The thing a lot of people that feel this way (younger me included) don’t realize is that a relationship is not a cure-all for sadness, loneliness, or depression. Getting into a relationship will not make it all better—in truth, it could potentially make things much much worse. We often seem to forget that relationships take a TON of work. The good ones are more than worth it, but as my priest reminded me this week, “Most genuine relationships involve emotions: tenderness, anger, annoyance, confusion, love, ecstasy, doubt…” Relationships are may be wonderful when they’re good, but they aren’t some magical tool to make you always happy.
I firmly believe that you must trust yourself before you can trust another, that you MUST be able to accept yourself on some level before you can allow another to accept you.
I don’t think that you need to love yourself ALL the time, but I think that, without a basic sense that you are worthwhile and deserving of good things, it’s REALLY HARD (not impossible, but REALLY hard) to be in a functional stable relationship.
Which is why I found the ending so disappointing. Tom has been such a pushover throughout the film— he doesn’t fight summer to be in the type of relationship he wants, he doesn’t get mad at her the way he should at the end of the film— that I’m not convinced that he’s strong enough to fight for this in this new relationship that I’m given at the end of the film.
Summer’s reign end ONLY when Tom finds another woman. Only when Tom finds another suitor with which to define himself does he finally let go of Summer. Nothing about the film let’s me know that Tom’s beliefs have changed on relationships, that he’s ready to not be pushed around— in fact, the narration even SAYS that he has not yet given up on those ideas. And while I don’t necessarily disagree with fate, or with destiny, I also think that those beliefs combined with an unnwillingness to enforce your own expectations in a relationship (which Tom clearly displays whenever he lets Summer off the couple-hook) can lead to a very unbalanced one.
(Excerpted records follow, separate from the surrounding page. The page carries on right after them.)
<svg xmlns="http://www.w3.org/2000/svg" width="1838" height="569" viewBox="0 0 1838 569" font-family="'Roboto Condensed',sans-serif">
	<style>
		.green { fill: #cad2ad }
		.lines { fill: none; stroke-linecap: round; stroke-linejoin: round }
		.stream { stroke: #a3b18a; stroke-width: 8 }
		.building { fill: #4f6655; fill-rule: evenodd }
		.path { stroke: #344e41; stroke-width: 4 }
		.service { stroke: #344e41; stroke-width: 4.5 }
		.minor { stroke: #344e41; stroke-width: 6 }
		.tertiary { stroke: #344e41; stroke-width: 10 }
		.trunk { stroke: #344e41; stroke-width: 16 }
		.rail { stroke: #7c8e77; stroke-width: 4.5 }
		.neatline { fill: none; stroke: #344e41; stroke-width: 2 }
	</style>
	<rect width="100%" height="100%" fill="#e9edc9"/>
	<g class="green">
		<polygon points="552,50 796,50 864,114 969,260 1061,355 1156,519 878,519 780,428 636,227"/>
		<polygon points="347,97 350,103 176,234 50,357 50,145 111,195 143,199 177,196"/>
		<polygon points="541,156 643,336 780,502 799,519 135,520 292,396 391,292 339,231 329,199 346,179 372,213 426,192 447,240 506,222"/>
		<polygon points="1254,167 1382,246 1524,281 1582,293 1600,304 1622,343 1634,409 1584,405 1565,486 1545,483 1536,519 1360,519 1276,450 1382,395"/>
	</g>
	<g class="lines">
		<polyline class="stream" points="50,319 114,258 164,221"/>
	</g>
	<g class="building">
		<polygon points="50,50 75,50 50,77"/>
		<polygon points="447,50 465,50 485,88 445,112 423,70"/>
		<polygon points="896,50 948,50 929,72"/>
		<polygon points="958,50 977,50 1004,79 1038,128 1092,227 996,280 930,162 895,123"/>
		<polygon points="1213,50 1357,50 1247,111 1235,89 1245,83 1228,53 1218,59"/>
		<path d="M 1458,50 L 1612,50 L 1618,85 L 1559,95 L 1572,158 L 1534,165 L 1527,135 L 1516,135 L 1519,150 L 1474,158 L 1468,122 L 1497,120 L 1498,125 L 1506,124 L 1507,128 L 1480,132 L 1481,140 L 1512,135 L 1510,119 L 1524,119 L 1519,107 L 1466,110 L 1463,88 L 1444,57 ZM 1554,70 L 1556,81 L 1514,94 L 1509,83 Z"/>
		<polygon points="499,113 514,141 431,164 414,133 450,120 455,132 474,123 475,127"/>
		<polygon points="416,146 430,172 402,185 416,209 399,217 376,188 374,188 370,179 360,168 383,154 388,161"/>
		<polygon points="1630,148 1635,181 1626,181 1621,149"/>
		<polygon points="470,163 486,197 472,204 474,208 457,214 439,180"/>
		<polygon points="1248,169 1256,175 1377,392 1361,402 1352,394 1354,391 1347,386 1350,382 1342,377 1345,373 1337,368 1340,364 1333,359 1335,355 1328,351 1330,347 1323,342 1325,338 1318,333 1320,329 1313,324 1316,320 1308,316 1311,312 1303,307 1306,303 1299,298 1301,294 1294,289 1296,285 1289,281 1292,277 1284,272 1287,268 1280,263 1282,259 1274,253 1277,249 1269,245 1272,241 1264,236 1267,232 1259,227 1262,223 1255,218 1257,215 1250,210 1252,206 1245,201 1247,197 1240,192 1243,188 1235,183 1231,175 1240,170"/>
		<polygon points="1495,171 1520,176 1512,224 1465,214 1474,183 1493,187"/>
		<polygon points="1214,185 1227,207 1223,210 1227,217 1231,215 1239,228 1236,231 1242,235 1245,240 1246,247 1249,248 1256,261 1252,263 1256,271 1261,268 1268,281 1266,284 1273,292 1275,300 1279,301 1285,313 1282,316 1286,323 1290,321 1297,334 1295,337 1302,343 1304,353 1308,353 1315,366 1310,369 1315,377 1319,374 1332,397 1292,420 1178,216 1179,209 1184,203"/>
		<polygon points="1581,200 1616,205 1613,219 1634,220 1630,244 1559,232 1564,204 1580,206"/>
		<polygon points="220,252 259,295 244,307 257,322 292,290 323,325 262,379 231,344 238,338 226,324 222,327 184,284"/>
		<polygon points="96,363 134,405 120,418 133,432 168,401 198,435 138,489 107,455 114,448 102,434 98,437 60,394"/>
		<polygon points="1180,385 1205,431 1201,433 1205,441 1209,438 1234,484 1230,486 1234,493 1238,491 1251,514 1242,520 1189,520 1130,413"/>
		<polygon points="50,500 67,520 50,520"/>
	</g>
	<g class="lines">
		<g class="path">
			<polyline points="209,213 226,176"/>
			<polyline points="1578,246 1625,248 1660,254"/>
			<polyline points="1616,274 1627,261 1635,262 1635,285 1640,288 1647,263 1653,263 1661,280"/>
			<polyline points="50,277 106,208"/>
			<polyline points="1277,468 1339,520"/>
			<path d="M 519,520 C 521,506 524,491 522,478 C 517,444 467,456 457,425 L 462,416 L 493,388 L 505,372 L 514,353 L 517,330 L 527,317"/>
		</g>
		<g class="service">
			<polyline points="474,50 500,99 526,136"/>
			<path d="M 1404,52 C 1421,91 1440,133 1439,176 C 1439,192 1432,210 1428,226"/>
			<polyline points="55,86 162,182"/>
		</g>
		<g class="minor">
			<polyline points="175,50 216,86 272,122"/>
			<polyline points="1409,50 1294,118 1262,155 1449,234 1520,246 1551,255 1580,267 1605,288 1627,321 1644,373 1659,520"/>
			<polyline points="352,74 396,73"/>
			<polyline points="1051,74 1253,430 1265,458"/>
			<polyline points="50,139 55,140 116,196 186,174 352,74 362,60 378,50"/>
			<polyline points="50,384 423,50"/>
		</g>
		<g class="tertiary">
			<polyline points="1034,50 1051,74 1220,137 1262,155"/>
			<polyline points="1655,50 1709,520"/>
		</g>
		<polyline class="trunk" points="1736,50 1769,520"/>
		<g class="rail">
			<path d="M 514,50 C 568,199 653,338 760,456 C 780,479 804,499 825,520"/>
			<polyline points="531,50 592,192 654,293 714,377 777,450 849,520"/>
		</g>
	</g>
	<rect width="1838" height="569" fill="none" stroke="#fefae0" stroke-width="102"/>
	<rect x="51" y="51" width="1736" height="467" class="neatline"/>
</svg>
I was so hoping that that beautiful ending, where he walks into this building that, architectually, speaks to everything the character has said he loved, we would see Tom get the job and really come into his own ON HIS OWN. That it would be Day 1 of TOM. It would be Day 1 of TOM following his dreams, of TOM finally being his own person, of TOM reaping the benefits of his own hard work and dedication. Instead, the director turned it into this cheesy thing with some terrible name tie-in (c’mon, seriously??), once again, Tom is reigned in by a hot girl.
I find this skewing to be incredibly dangerous. It’s as though Tom’s whole mission, then, is to find The One. I don’t necessarily disagree with this idea of The One, it’s the fact that finding that person is more important than finding oneself. The two, I think are much more intertwined and dependent than we realize.
*phew* In other news, I have students a week from Monday. Totally. Terrifying.